Our industry is not disputing there are wealthy individuals in the shires finding a way to claim APR when their actual business is stocks and shares, not livestock and deadstock.

But if the government’s objective was to close that loophole without harming actual food producers, they have failed.

Defra’s own figures show that 66% of farms have a net value above £1m.

This tax bombshell is compounded by the other measures that are a net negative for our sector’s cashflow, such as the sharper-than-expected tail-off in delinked payments for those farmers in England that are still eligible.

Defra secretary Steve Reed was unrepentant this week, ducking an opportunity to apologise to farmers for telling them last November that Labour had “no intention of changing APR”.

He should reflect on the fact that he has he failed at the first opportunity to be a man of his word.

Moreover, these measures in the round mean his party has failed to live up to its election pledge to offer the farming sector stability, and to make agriculture part of its broader economic growth agenda.

See also: Analysis: Where does the Budget leave farming?

It is for this reason that Farmers Weekly supports the campaigns by the NFU and the CLA to try and see these measures reversed, as you will note from the back cover of this week’s Farmers Weekly magazine [PDF].

So, can they succeed?
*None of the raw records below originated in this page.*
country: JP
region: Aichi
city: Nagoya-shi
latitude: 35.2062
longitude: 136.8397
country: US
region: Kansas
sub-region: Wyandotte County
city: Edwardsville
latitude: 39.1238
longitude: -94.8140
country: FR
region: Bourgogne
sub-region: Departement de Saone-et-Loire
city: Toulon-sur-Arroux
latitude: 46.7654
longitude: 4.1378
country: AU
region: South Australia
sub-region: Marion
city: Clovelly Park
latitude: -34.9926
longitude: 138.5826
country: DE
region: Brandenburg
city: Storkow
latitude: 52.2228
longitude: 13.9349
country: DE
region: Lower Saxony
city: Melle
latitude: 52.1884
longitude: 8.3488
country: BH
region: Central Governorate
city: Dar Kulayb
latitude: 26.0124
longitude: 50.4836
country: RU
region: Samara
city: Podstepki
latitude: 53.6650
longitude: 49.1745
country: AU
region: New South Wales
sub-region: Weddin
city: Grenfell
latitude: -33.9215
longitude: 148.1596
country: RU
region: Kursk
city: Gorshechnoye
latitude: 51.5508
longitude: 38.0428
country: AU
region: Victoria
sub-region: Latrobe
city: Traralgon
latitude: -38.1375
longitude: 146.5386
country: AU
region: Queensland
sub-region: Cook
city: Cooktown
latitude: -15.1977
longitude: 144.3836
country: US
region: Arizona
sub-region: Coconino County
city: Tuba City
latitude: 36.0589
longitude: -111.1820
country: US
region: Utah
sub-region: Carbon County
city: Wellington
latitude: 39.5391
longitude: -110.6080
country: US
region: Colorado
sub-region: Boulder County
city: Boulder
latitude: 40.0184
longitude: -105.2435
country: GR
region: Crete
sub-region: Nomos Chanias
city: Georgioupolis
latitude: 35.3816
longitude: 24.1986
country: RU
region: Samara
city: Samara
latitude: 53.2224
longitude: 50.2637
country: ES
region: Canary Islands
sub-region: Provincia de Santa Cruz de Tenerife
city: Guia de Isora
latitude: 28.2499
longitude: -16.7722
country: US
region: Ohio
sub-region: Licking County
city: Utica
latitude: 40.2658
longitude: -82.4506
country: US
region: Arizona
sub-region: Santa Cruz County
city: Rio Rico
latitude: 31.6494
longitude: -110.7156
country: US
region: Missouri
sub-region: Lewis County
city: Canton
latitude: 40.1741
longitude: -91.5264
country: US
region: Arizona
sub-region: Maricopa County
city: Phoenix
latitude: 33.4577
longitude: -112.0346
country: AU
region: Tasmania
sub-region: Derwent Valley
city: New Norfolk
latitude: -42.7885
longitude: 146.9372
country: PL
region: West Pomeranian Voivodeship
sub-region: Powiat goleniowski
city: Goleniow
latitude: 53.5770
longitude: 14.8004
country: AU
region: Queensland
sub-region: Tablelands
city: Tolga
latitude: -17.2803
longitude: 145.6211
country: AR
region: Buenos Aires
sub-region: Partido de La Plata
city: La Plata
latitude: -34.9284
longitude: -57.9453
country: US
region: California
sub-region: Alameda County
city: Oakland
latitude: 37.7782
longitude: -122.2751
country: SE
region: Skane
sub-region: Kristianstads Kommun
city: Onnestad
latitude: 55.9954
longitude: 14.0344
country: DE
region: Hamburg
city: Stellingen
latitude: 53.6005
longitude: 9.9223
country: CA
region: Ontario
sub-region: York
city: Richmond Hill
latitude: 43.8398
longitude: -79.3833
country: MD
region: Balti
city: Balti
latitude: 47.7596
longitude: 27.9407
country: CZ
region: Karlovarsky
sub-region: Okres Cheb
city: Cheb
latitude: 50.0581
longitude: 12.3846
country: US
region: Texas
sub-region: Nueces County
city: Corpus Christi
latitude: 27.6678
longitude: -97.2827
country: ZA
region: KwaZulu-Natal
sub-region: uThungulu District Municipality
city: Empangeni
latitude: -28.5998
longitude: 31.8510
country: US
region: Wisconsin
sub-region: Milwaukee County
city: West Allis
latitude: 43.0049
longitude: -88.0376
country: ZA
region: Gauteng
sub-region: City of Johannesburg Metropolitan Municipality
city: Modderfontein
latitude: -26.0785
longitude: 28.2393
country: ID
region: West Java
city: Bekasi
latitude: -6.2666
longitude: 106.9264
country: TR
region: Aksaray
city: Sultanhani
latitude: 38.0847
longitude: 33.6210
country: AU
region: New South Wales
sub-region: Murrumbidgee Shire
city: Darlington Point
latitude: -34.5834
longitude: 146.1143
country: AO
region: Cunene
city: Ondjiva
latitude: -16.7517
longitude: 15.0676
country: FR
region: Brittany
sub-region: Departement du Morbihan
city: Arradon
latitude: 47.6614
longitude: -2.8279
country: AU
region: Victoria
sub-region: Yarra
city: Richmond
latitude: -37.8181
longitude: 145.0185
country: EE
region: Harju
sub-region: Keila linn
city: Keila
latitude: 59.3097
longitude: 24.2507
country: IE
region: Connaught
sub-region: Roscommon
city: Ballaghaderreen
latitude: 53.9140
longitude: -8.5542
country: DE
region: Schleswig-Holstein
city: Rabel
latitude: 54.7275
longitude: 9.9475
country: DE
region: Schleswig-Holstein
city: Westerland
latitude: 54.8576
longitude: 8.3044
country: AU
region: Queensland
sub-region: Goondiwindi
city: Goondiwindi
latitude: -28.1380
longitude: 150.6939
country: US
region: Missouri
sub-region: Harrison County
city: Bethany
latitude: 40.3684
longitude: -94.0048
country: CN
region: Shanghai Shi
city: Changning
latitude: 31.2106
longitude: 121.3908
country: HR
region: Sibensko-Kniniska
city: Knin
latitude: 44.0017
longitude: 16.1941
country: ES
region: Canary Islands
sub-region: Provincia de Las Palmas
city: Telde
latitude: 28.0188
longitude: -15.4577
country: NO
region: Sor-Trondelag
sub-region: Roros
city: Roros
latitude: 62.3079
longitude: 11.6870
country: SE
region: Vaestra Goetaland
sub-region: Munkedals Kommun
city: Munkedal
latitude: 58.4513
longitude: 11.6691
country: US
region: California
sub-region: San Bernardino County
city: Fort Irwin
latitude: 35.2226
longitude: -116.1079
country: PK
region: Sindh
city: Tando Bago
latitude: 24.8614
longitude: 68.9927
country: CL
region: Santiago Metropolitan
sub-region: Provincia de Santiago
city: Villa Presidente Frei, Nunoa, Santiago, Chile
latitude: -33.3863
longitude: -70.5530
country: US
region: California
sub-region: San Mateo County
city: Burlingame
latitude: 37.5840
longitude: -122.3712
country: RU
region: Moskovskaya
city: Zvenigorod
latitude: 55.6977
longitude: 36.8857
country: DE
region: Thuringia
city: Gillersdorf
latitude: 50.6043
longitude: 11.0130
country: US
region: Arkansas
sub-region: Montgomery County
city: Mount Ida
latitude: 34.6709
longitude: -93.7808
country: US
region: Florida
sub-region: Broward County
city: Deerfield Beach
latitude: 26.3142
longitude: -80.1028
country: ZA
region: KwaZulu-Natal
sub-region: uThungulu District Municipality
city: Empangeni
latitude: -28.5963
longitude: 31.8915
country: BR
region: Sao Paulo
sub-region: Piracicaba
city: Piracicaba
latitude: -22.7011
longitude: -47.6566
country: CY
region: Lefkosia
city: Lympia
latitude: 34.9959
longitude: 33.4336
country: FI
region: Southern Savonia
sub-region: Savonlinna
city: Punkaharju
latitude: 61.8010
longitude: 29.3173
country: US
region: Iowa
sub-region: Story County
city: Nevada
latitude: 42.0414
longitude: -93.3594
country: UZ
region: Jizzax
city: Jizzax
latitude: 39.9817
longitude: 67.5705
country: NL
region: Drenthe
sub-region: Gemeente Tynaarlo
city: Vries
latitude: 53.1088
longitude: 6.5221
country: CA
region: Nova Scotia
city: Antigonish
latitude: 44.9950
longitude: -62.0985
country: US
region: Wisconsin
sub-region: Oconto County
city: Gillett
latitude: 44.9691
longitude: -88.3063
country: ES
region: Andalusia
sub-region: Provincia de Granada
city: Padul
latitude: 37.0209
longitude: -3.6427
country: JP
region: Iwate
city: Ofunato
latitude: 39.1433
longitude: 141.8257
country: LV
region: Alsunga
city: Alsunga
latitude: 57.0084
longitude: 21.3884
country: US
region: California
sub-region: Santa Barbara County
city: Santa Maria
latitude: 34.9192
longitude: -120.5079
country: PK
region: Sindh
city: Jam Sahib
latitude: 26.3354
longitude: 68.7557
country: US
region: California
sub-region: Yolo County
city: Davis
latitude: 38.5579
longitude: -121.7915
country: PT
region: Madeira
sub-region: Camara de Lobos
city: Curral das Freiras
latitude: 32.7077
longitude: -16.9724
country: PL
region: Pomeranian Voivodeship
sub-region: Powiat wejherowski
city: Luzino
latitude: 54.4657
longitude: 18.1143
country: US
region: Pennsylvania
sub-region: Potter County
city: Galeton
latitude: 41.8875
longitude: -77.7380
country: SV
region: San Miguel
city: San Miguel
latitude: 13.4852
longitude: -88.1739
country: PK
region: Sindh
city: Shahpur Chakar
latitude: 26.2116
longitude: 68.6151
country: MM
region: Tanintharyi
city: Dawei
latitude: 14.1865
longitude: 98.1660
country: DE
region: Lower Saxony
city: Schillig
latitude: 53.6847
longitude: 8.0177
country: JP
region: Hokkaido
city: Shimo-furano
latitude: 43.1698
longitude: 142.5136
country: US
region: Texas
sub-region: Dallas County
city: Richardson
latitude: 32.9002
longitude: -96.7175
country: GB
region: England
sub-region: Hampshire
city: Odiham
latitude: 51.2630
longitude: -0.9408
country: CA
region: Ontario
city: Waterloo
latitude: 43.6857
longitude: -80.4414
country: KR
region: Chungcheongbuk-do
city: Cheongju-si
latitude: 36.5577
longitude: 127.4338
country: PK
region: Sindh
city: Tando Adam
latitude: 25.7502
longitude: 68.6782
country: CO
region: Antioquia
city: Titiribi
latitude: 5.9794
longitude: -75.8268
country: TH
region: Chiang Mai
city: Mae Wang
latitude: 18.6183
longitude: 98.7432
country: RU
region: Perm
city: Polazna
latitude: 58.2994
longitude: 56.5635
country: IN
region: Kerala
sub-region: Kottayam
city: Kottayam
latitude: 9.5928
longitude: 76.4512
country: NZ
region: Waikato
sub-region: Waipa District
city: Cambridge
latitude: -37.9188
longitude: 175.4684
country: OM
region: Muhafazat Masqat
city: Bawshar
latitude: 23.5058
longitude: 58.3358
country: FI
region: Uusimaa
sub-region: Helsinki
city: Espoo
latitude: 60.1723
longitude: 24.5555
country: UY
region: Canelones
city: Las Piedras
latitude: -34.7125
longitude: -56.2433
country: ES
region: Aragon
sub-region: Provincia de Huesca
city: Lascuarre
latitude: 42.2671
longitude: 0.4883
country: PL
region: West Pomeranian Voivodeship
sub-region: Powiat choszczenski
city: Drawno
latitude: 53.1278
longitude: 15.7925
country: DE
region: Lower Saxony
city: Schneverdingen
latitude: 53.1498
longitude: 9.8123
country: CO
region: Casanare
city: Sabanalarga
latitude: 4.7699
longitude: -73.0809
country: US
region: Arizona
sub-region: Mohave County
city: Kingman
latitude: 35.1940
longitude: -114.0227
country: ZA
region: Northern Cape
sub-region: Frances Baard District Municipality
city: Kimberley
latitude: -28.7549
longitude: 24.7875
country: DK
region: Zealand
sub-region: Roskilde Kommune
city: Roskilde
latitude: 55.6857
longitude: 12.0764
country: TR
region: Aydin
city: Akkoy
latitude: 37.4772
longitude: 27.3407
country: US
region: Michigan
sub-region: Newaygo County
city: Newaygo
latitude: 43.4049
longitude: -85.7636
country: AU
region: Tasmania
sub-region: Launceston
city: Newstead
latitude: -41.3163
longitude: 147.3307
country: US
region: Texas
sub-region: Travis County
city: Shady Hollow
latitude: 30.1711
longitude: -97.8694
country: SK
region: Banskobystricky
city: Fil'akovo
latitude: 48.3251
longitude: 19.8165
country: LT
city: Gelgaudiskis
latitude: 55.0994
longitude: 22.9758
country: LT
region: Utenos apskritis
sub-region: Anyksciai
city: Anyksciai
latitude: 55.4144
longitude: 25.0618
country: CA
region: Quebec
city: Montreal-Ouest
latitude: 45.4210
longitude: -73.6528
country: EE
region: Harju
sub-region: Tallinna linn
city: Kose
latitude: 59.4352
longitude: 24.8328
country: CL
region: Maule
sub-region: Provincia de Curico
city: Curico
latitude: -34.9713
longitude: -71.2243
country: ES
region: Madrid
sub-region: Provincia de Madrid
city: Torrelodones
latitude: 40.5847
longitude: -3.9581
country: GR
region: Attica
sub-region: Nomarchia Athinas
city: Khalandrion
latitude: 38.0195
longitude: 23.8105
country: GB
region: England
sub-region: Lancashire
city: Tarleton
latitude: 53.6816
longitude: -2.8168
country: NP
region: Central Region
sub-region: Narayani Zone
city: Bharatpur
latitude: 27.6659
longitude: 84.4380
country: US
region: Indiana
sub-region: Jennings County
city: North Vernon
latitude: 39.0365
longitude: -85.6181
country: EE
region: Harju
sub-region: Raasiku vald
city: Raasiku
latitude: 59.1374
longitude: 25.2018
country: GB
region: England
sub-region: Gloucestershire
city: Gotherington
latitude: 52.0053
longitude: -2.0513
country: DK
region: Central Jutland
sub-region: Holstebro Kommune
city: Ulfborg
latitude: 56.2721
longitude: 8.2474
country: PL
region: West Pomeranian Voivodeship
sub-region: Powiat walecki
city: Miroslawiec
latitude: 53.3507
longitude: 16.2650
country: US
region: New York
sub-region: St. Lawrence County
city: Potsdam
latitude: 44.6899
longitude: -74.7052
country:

Labour will be loathe to give in to external pressure from placard-wielding campaigners as party leaders will see it as an early test of its authority.

That is why lobbyists are putting their energy into getting farmers in front of their constituency MPs.

Win the argument with them, the theory goes, and pressure can be exerted on the Treasury and Defra from within the party. You are always more likely to listen to an ally.

And if they fail to get change? It will undoubtedly pile more pressure on many businesses with an awful lot already on their shoulders.

But as bad as it is, this is still a debate with nuance. Some social media shrieking would have been better left unsaid.

And while many have a lot to lose, even some within our sector do stand to gain.

It is right that they are given a fair hearing too, as we have done in the Opinion section this week.

On this side of the Atlantic at least, I hope debates can still be conducted with facts rather than fury.